Sträucher überwuchern die Betonplatten, Baumwurzeln winden sich über die teils geborstenen Betonfundamente im Boden. Das kleine Gehölz am Ahlemer Sportplatz wirkt wie ein verwunschenes Idyll – doch in der NS-Zeit befand sich hier das KZ Ahlem. Jetzt soll das Areal, das teils auf Seelzer Gebiet liegt, für das Gedenken erschlossen werden: „Es wird ein Rundweg angelegt, der zu etwa zwei Dutzend Infostationen führt“, sagt Karljosef Kreter vom Städtischen Team Erinnerungskultur.

US-Soldaten befreiten 1945 in Ahlem ausgezehrte KZ-Häftlinge. Quelle: Region Hannover

Die Stadt hat gemeinsam mit dem Arbeitskreis „Bürger*innen gestalten ein Mahnmal“ einen Plan zur Freilegung des ehemaligen Lagergeländes erarbeitet. Am 9. Dezember sollen dazu etwa einwöchige Baumfällarbeiten beginnen. Wie die Stadt mitteilt, werden insgesamt 63 Bäume – meist Ahorn und Fichte, aber auch Obstbäume und Kastanien – mit einem Stammdurchmesser von mehr als 20 Zentimeter gefällt. Nach dem Abschluss der Umgestaltung voraussichtlich im Herbst 2020 soll es Ersatzpflanzungen geben.

750 Häftlinge starben hier

Die baulichen Strukturen des Konzentrationslagers sollen danach wieder erkennbar sein, außerdem sollen Wege zu den Infostationen gebahnt werden. „Im Zuge der Arbeiten wird besonders das Gelände des früheren Appellplatzes archäologisch sondiert“, sagt Kreter.
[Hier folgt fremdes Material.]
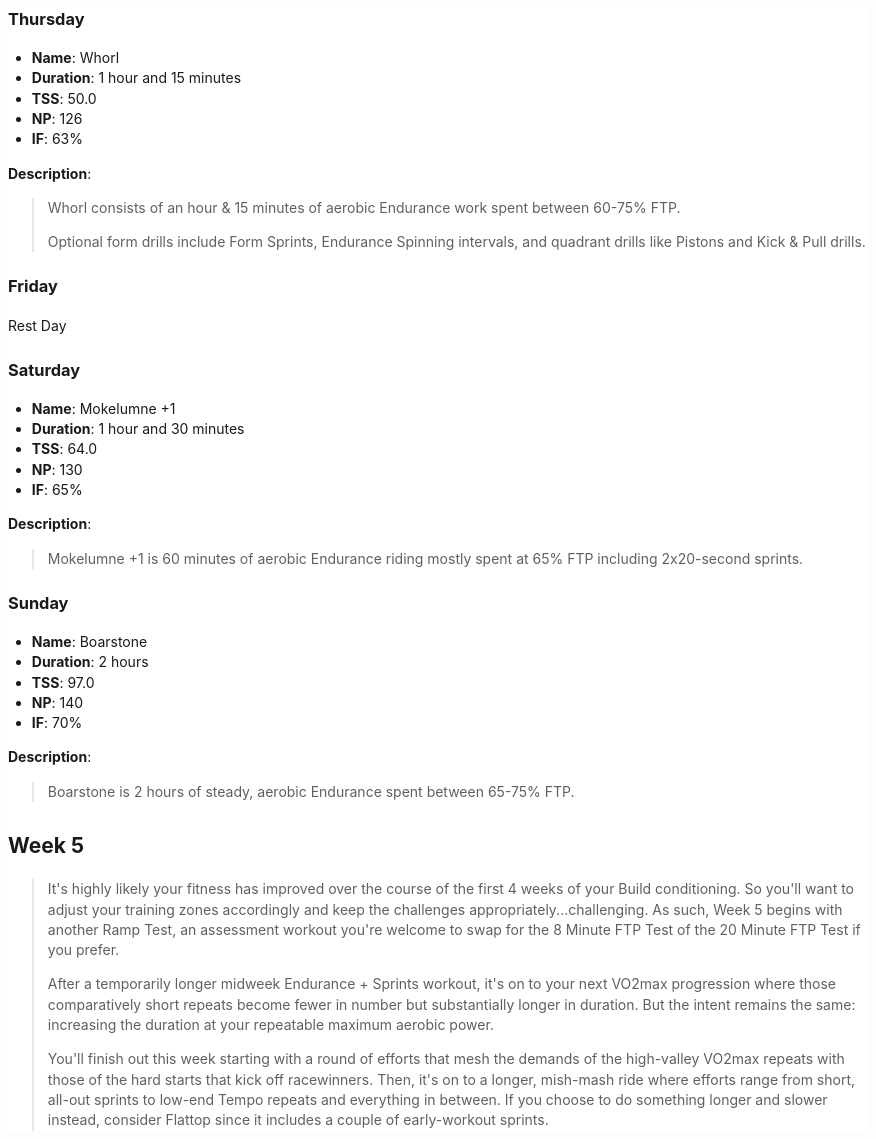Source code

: 
### Thursday 

* **Name**: Whorl 
* **Duration**: 1 hour and 15 minutes
* **TSS**: 50.0
* **NP**: 126
* **IF**: 63%

**Description**:

> Whorl consists of an hour & 15 minutes of aerobic Endurance work spent between
> 60-75% FTP.
> 
> Optional form drills include Form Sprints, Endurance Spinning intervals, and
> quadrant drills like Pistons and Kick & Pull drills.


### Friday 

Rest Day


### Saturday 

* **Name**: Mokelumne +1
* **Duration**: 1 hour and 30 minutes
* **TSS**: 64.0
* **NP**: 130
* **IF**: 65%

**Description**:

> Mokelumne +1 is 60 minutes of aerobic Endurance riding mostly spent at 65% FTP
> including 2x20-second sprints.


### Sunday 

* **Name**: Boarstone
* **Duration**: 2 hours
* **TSS**: 97.0
* **NP**: 140
* **IF**: 70%

**Description**:

> Boarstone is 2 hours of steady, aerobic Endurance spent between 65-75% FTP.

## Week 5

> It's highly likely your fitness has improved over the course of the first 4
> weeks of your Build conditioning. So you'll want to adjust your training zones
> accordingly and keep the challenges appropriately...challenging. As such, Week
> 5 begins with another Ramp Test, an assessment workout you're welcome to swap
> for the 8 Minute FTP Test of the 20 Minute FTP Test if you prefer.
> 
> After a temporarily longer midweek Endurance + Sprints workout, it's on to
> your next VO2max progression where those comparatively short repeats become
> fewer in number but substantially longer in duration. But the intent remains
> the same: increasing the duration at your repeatable maximum aerobic power.
> 
> You'll finish out this week starting with a round of efforts that mesh the
> demands of the high-valley VO2max repeats with those of the hard starts that
> kick off racewinners. Then, it's on to a longer, mish-mash ride where efforts
> range from short, all-out sprints to low-end Tempo repeats and everything in
> between. If you choose to do something longer and slower instead, consider
> Flattop since it includes a couple of early-workout sprints.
Das KZ-Areal befindet sich neben dem 1994 errichteten Mahnmal nahe der Petit-Couronne-Straße. Es liegt hinter einem Zaun und ist bislang nur selten für Besucher zugänglich. Seit Jahren gibt es bereits Pläne, es für die Öffentlichkeit zu erschließen – jetzt werden diese in die Tat umgesetzt.

Von den sieben hannoverschen Konzentrationslagern ist nicht viel erhalten, nur in Ahlem und Stöcken gibt es noch Fundamente der Blöcke im Boden. Im KZ Ahlem wurden zwischen November 1944 und April 1945 rund 1500 Häftlinge hinter elektrischem Stacheldraht gequält. Sie mussten im nahen Asphaltstollen schuften, etwa 750 von ihnen starben. Ein Teil des früheren KZ-Geländes, auf dem die Wäscherei untergebracht war, gehört heute zum benachbarten Sportplatz. Unter den amerikanischen Soldaten, die das KZ am 10. April 1945 befreiten,war auch der spätere US-Außenminister Henry Kissinger.